I remember making dolls when I was a child. My mother made simple doll bodies out of fabric scraps which I would color and add features to with magic markers. And then there was the time I tried to construct dolls with various types of nut shells (pistachio, hazelnut) and scotch tape. They weren't the prettiest dolls, they fell apart often, but I made them and to me (and my fourth grade teacher), they were special. Quite a few years passed before I considered making dolls again.

My mother-in-law gave me my first issue of Stampington & Co.'s Art Doll Quarterly two years ago for a Christmas gift. I was hooked, I was obsessed, I wished Michael's was open on Christmas so I could purchase and start playing with these new materials explained in the pages of ADQ right away!

For two years I have been experimenting with dolls. I have made a series of hand-sewn angel dolls. I have made some large cloth and clay dolls who still haven't told me what hair style they would like to wear! I have made a doll out of a beer bottle.

I have been experimenting, searching, discovering, and exploring several doll styles that interest me the most. And finally, I fell into a very happy creative groove!
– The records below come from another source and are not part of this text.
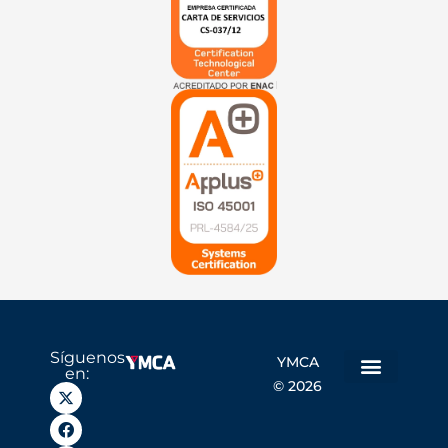
Síguenos
YMCA
en:
© 2026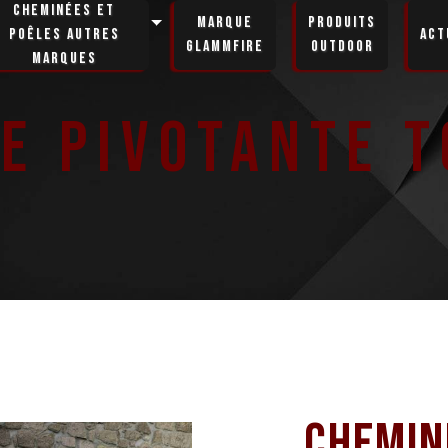
Cheminées et
Marque
Produits
poêles autres
Act
GlammFire
Outdoor
marques
e pivotante 
Chemin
Miss Sophia Maria came to be...she makes me smile from ear to ear! And so with this in-depth introduction, I give you Miss Sophia Maria:

Miss Sophia Maria is 11.5 inches long and 5 inches wide from elbow to elbow. She is hand-sculpted with Creative Paper Clay over a 12 gauge wire armature and a 1.5 inch styrofoam ball. Her arms are sculpted over 18 gauge wire while her legs are sculpted over the 12 gauge wire. Her limbs are attached with looped and twisted wire (which is the most challenging part for me at this time.) I then gessoed, painted her with acrylic paint, and sealed her with satin varnish. I like the slightly gritty look, so I typically don't sand my dolls.

My favorite part is next! I have a stash of fabrics that I have collected from flea markets, craft stores, thrift stores, and friends. I don't use patterns to design my doll's clothes. Instead, I pick out the fabrics I want to work with and then I hand sew them directly to the doll. I use superglue to attach accessories like her hat.

Finally I make her accessories to match her dress. A necklace and bracelet made of glass beads, as well as a little heart-shaped purse complete her outfit. I secured her purse directly to her so that she is always properly accessorized and ready for the town.